* Aim of the exercise *
List each line of the data that holds the string "events", please.

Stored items
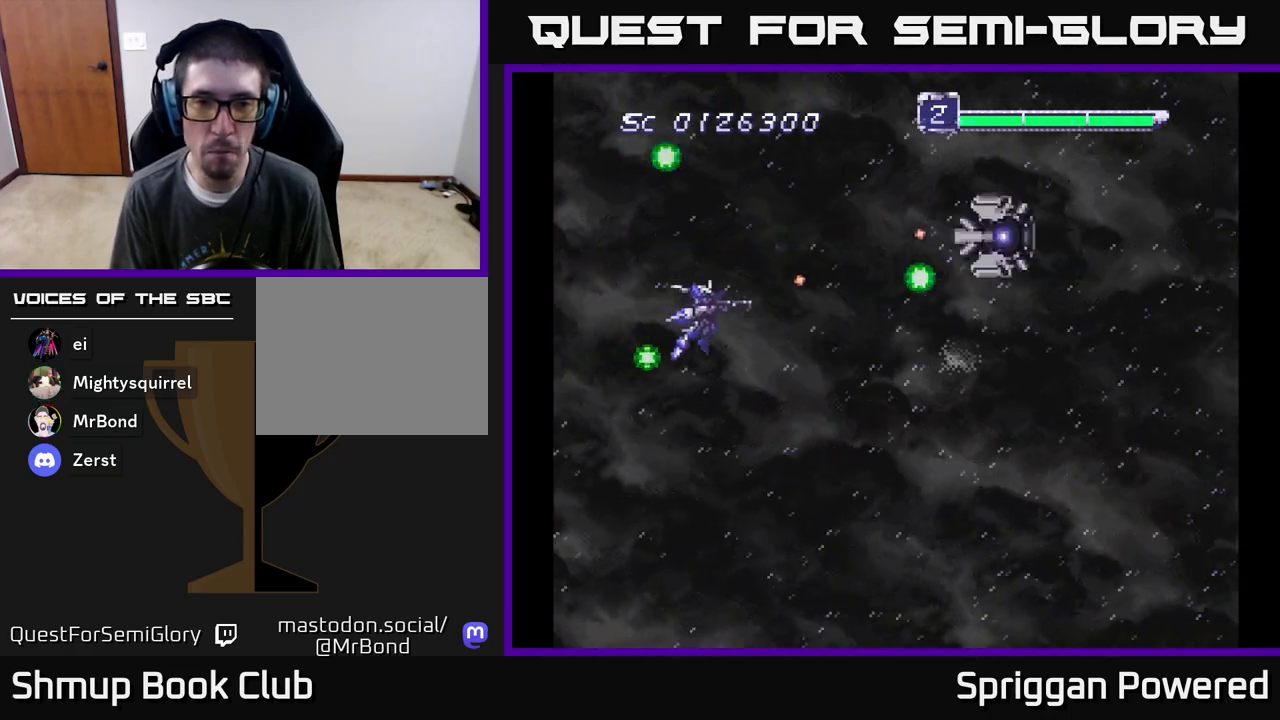
{"buttons": ["A", "DPAD_DOWN", "DPAD_RIGHT"]}
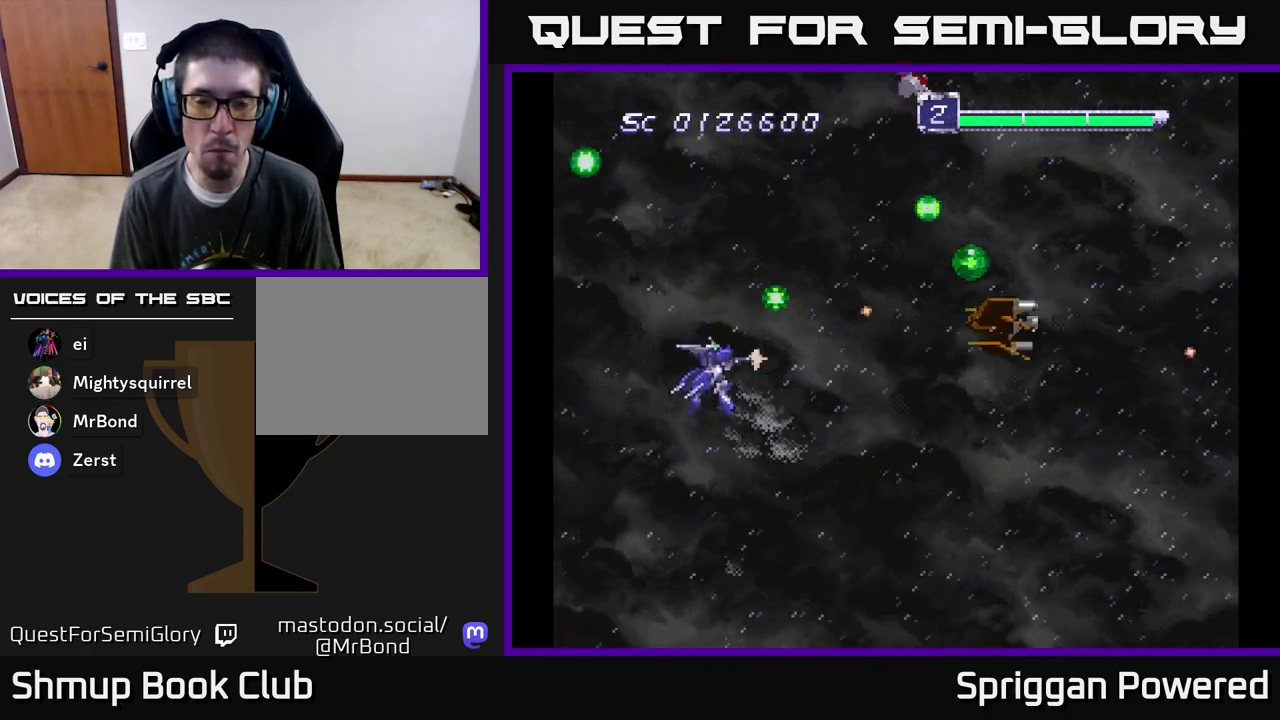
{"buttons": ["DPAD_DOWN"]}
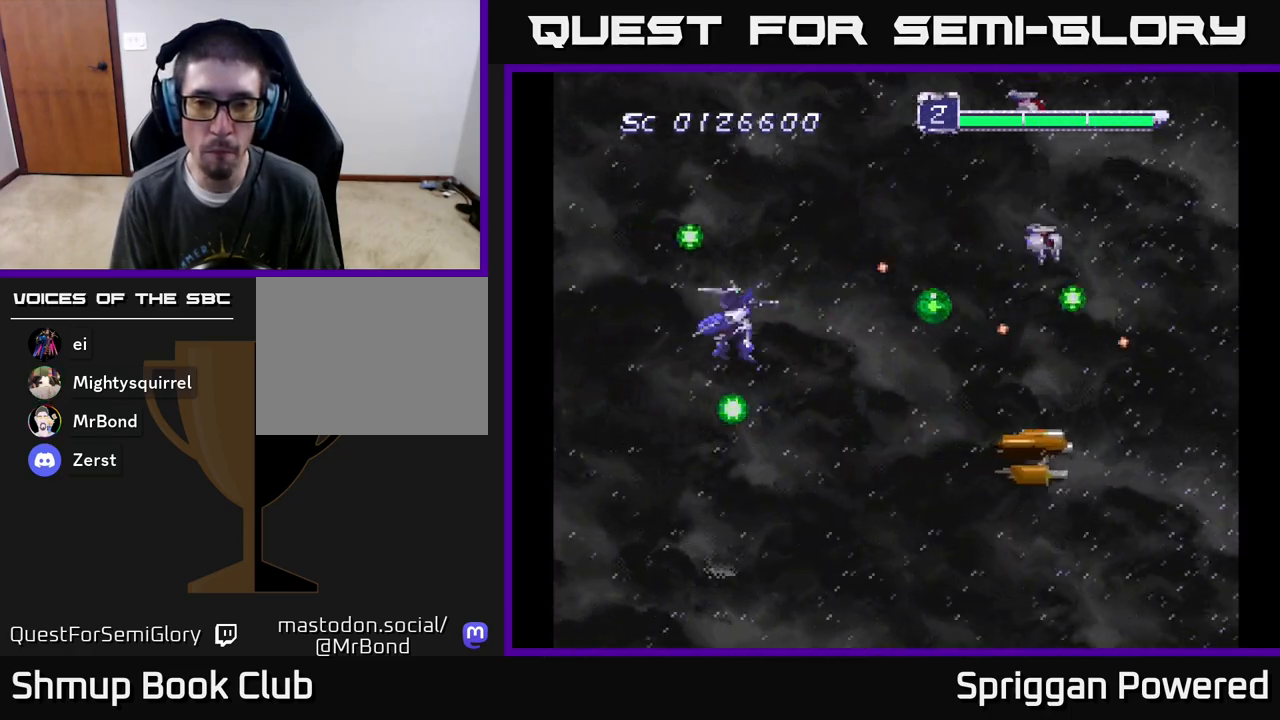
{"buttons": ["A", "DPAD_UP"]}
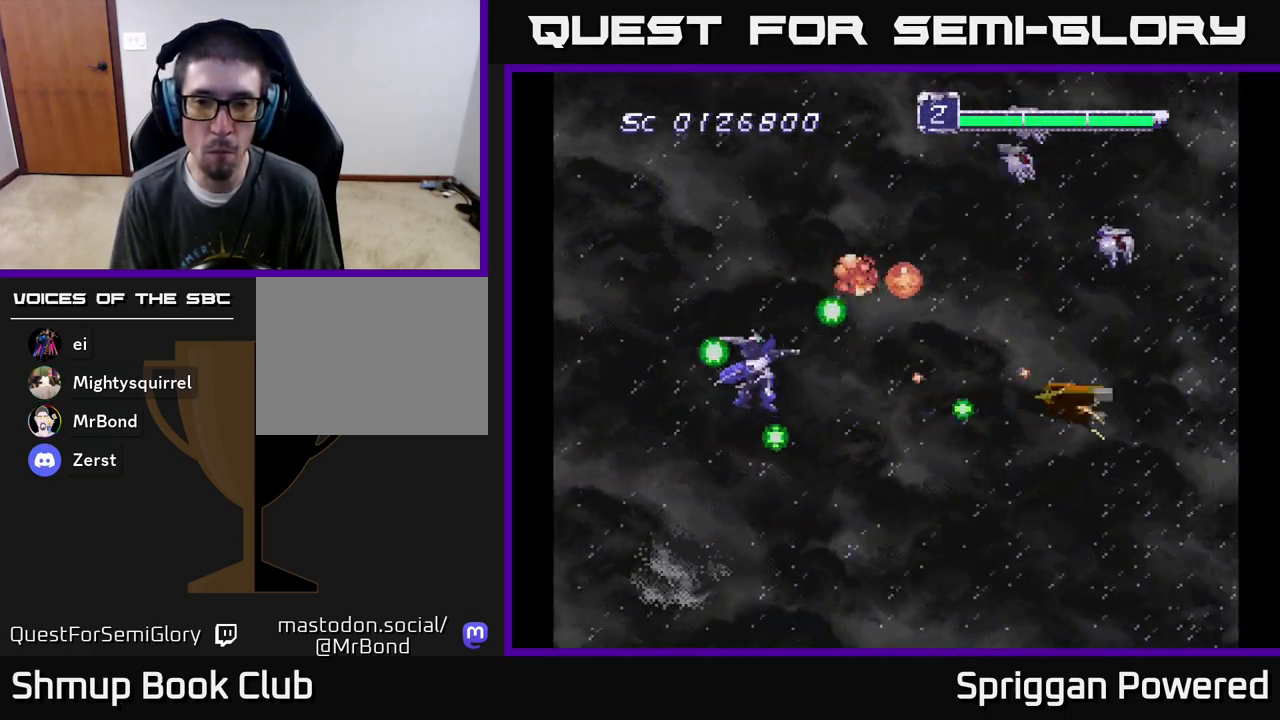
{"buttons": ["A", "DPAD_DOWN"], "events": [[50, "A", "up"], [100, "A", "down"], [133, "DPAD_LEFT", "down"], [217, "A", "up"], [283, "A", "down"], [317, "DPAD_UP", "up"], [350, "DPAD_DOWN", "down"], [383, "A", "up"], [400, "DPAD_LEFT", "up"], [450, "A", "down"]]}
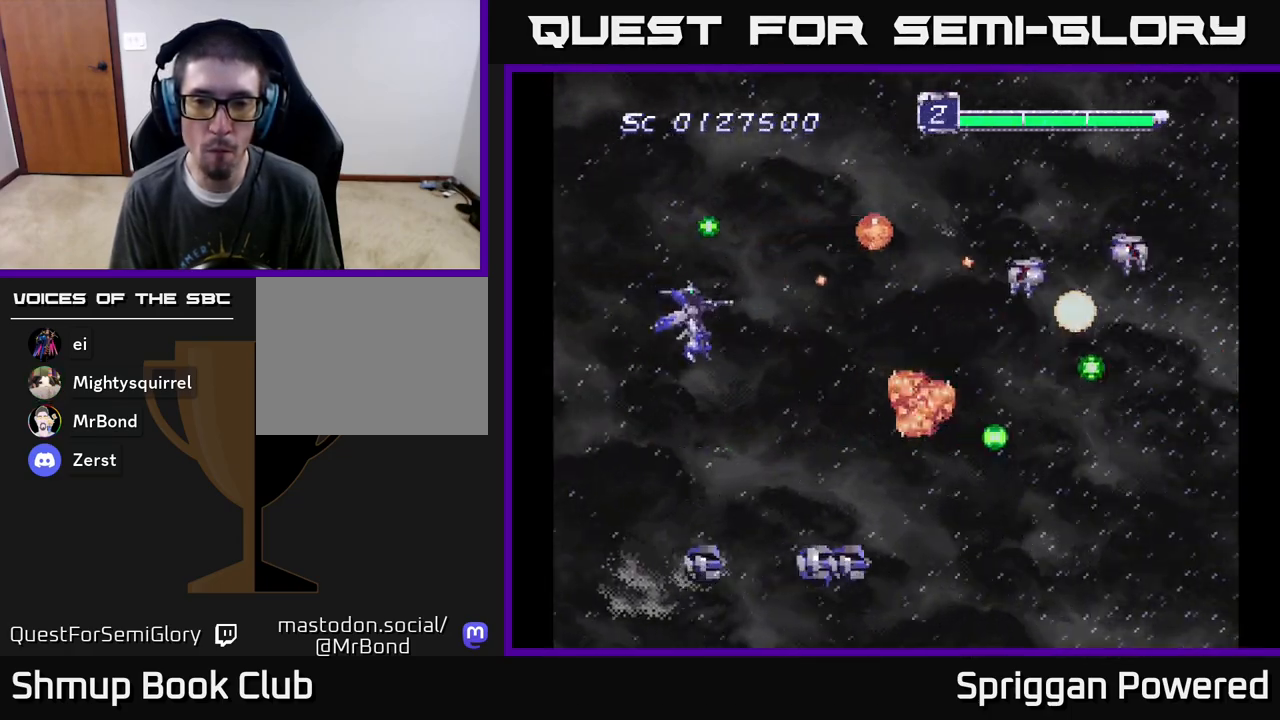
{"buttons": [], "events": [[83, "A", "up"], [133, "A", "down"], [267, "A", "up"], [333, "A", "down"], [417, "DPAD_RIGHT", "down"], [467, "A", "up"], [483, "DPAD_DOWN", "up"], [500, "DPAD_RIGHT", "up"]]}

* Result of the exercise *
{"buttons": ["A", "DPAD_DOWN"], "events": [[50, "A", "up"], [100, "A", "down"], [133, "DPAD_LEFT", "down"], [217, "A", "up"], [283, "A", "down"], [317, "DPAD_UP", "up"], [350, "DPAD_DOWN", "down"], [383, "A", "up"], [400, "DPAD_LEFT", "up"], [450, "A", "down"]]}
{"buttons": [], "events": [[83, "A", "up"], [133, "A", "down"], [267, "A", "up"], [333, "A", "down"], [417, "DPAD_RIGHT", "down"], [467, "A", "up"], [483, "DPAD_DOWN", "up"], [500, "DPAD_RIGHT", "up"]]}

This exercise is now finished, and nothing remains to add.